Luis riapre: "Non so se vado via"

La penna degli Altri
sabato, 05 maggio 2012 alle 8:22
IL MESSAGGERO (A. ANGELONI) - Resto, non resto. Forse, non lo so. Essere o non essere. Siamo all’incertezza del «dipende», qualche giorno dopo la certezza del «ho deciso al cento per cento». Luis Enrique è così, non sa, è confuso, magari si confonde nel parlare una lingua non sua. Al di là delle parole, lui aspetta,
Ecco Luis sui tifosi contestatori. Stasera ultima all’Olimpico (i giocatori entreranno in campo con i figli per salutare la tifoseria), forse la sua ultima romana. Si aspetta fischi?
«Mi aspetto un comportamento quasi perfetto del tifo. Altrimenti chiederò a mia moglie di portare uno striscione con scritto “Luis sei un grande” e dall'altra parte un altro con “Luis sei una merda”. Valutare se m'insultano in dieci è difficile. La prima cosa che mi hanno detto quando sono arrivato qua è stata “falli correre” e “fuori le palle”, che pensavo fosse “fuera los balones”. Mi dicevo: certo che bisogna tirarli fuori, a calcio si gioca con i palloni. Dopo l'ho capita. Poi ogni volta che manca Totti o De Rossi si monta un casino della Madonna. Ma chi sa come si allenano i ragazzi? Chi decide la formazione? Io. Sembra che abbia distrutto chissà quale pensiero quando ho lasciato De Rossi fuori da una lista solo perché con i calciatori avevamo raggiunto un accordo sui comportamenti. Se, però, faccio la stessa cosa con Curci non succede niente. Ma di che stiamo parlando?
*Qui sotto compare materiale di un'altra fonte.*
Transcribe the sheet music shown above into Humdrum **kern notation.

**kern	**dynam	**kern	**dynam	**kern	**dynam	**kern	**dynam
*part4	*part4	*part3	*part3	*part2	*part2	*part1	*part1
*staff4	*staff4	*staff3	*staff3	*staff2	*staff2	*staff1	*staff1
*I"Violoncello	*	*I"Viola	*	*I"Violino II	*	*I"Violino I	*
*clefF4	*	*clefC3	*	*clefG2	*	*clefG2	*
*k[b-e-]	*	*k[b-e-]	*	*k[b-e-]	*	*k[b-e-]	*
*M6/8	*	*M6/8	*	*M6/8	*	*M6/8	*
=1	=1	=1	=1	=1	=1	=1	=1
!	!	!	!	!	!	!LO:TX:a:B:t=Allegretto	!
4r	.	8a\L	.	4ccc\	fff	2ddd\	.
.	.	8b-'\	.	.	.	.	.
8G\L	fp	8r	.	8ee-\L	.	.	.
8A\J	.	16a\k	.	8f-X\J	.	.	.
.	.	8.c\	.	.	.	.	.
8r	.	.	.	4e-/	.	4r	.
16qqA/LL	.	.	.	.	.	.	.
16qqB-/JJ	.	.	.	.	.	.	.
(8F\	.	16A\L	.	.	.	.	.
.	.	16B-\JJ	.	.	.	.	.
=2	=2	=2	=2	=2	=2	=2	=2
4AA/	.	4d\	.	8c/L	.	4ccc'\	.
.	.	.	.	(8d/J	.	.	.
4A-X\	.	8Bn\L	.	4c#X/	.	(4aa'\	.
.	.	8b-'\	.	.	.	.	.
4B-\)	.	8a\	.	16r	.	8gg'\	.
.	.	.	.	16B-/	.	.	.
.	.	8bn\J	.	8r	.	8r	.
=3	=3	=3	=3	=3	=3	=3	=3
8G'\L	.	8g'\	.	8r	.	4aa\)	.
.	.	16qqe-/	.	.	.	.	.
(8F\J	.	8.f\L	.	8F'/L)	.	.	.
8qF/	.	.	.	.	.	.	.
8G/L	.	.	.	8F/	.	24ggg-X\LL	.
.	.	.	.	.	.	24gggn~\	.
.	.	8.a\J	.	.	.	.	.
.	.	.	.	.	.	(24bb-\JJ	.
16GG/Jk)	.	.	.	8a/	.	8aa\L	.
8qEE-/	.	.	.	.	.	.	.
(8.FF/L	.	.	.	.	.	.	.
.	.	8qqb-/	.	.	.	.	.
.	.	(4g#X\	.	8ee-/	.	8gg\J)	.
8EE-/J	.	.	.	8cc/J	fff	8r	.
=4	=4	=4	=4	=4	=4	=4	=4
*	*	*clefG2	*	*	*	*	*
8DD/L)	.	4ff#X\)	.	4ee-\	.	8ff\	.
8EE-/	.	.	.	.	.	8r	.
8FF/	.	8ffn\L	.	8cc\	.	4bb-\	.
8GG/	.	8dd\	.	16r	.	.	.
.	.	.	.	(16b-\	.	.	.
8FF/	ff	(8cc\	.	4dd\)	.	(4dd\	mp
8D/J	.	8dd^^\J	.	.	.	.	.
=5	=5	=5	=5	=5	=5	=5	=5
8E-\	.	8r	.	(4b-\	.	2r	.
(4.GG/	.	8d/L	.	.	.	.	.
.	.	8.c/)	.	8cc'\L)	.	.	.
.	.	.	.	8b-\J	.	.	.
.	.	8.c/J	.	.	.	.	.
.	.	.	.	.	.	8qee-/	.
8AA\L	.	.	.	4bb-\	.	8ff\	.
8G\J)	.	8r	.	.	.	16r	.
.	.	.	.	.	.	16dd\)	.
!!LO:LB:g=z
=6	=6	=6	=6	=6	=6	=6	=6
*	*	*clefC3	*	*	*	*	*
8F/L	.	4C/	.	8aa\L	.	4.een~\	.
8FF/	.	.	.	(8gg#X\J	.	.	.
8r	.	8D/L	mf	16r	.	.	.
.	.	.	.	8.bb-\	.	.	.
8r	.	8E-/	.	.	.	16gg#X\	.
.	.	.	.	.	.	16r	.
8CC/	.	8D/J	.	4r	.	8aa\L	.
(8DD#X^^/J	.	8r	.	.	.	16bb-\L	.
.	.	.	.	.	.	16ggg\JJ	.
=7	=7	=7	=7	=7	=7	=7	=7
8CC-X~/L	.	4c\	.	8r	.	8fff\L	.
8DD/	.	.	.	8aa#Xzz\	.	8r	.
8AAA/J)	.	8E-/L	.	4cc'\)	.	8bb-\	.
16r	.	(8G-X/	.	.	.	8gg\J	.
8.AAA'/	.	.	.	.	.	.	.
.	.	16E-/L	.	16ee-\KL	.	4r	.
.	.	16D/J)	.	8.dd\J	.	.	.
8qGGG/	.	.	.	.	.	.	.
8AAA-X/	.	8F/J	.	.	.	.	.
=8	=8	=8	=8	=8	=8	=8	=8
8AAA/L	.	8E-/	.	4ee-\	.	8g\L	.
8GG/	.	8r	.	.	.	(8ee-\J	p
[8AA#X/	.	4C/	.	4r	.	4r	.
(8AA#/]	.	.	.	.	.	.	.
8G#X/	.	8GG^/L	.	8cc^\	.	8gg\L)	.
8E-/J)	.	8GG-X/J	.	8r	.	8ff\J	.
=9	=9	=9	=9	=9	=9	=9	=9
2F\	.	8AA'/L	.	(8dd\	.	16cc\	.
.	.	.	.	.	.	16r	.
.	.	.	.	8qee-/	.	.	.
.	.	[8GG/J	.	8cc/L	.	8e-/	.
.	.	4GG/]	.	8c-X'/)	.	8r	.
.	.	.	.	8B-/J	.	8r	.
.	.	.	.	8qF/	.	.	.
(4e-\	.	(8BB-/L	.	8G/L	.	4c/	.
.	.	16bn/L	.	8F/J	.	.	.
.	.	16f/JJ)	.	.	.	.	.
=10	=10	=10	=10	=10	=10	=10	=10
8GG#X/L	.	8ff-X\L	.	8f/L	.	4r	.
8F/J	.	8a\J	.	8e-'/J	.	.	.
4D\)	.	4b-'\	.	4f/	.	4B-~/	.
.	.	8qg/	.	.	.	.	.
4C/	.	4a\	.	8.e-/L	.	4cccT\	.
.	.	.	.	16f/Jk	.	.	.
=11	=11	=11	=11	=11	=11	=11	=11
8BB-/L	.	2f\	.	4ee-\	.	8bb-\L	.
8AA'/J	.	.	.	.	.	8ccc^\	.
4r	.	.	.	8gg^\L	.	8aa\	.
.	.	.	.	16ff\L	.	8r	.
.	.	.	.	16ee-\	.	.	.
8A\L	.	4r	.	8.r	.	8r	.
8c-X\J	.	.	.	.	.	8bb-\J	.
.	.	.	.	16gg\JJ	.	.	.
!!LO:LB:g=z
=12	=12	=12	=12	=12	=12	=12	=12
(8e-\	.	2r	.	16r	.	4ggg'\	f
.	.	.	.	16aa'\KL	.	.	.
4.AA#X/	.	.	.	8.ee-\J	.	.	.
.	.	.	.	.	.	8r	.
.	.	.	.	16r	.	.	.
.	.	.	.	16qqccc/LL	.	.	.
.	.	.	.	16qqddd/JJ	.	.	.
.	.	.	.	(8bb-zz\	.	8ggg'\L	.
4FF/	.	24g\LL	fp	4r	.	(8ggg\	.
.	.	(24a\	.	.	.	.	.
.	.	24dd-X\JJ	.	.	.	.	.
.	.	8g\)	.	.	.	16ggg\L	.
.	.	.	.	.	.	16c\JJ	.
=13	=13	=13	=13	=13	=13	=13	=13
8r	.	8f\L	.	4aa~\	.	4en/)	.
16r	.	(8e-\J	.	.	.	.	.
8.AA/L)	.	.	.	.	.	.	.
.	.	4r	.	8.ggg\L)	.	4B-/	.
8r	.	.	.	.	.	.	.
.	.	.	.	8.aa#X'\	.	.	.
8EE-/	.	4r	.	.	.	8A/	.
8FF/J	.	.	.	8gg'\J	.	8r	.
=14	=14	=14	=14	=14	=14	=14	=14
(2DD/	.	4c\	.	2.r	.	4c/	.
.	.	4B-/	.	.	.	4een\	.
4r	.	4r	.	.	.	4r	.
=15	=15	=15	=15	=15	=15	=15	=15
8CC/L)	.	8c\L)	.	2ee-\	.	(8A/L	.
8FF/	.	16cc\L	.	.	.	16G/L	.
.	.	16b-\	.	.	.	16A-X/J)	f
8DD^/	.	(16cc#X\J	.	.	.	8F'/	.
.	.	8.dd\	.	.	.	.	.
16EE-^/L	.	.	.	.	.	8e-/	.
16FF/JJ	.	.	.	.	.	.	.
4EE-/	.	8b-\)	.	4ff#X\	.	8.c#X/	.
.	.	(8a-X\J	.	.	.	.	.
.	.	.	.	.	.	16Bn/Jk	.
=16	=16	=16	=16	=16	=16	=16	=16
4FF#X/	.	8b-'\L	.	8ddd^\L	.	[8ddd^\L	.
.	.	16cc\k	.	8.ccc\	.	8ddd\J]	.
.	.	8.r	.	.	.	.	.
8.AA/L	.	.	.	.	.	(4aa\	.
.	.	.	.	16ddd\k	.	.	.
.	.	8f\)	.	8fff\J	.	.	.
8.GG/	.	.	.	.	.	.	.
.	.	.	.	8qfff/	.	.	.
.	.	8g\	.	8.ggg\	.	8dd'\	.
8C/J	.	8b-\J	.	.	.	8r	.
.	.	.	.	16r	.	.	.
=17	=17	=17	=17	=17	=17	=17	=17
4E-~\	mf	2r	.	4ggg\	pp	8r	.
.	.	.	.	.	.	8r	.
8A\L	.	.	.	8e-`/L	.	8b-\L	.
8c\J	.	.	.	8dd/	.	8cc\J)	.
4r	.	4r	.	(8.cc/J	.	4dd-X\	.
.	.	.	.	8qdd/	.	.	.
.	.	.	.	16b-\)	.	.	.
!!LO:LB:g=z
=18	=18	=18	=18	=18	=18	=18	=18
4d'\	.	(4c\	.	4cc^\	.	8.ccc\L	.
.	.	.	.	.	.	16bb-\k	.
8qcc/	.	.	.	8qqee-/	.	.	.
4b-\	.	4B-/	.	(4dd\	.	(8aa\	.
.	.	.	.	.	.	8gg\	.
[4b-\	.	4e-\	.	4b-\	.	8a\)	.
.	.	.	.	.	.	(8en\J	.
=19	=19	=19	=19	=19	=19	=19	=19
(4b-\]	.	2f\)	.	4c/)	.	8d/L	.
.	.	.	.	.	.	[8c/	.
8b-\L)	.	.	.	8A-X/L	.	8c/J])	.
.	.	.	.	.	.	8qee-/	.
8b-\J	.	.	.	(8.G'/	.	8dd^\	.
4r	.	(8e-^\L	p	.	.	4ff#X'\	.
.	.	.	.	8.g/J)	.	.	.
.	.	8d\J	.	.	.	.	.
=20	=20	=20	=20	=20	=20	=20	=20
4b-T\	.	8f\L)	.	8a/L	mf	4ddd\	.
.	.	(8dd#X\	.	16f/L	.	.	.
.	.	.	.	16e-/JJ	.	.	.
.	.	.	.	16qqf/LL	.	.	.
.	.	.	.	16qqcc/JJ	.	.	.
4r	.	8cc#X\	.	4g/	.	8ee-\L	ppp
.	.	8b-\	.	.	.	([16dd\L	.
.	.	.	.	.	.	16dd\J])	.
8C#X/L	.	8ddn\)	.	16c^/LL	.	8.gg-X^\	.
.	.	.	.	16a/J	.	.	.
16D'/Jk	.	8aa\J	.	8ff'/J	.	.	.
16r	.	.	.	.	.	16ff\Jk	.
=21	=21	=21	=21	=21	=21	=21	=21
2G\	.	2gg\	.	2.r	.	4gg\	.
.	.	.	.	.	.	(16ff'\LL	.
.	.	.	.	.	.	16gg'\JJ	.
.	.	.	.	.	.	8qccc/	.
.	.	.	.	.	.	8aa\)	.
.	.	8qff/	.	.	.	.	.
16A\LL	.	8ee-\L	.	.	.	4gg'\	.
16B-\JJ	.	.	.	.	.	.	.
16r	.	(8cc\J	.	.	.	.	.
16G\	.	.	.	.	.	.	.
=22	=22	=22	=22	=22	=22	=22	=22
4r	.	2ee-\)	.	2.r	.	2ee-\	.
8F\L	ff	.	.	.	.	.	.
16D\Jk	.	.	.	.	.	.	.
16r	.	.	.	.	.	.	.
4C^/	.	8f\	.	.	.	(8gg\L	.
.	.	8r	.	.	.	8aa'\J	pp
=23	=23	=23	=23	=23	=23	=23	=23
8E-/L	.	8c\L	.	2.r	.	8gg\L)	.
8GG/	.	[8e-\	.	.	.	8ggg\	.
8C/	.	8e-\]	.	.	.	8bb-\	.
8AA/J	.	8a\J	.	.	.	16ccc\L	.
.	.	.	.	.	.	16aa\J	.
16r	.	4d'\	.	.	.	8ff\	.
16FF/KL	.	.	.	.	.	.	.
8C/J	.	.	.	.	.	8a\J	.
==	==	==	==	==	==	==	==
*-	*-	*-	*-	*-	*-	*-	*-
Si è portati a credere che una squadra si faccia in un’altra maniera. Ma poi vedo che, nonostante certe figuracce, i tifosi sono sempre lì e questa è la virtù di questo grande tifo. Sono l'unico che sa quello che succede». Come a dire: la mia filosofia di vita (e di calcio) qui non viene capita. No, forse no.
Sulla squadra. Per molti troppo «ovattata». «A me piace proteggere sempre i giocatori. In un clima di tranquillità i calciatori possono lavorare sempre meglio. Ho messo al primo posto il formare una squadra e dopo i risultati, prima gli interessi dei ragazzi, poi i miei. Ho intrapreso il cammino per me più giusto. Una squadra ti può far vincere i titoli, un calciatore no, neanche Messi. È un po’ strano ma è il mio pensiero»
. E chissà se avrà voglia di darsi un’altra chance. Il cammino è lungo e difficoltoso, il livello di stress inciderà.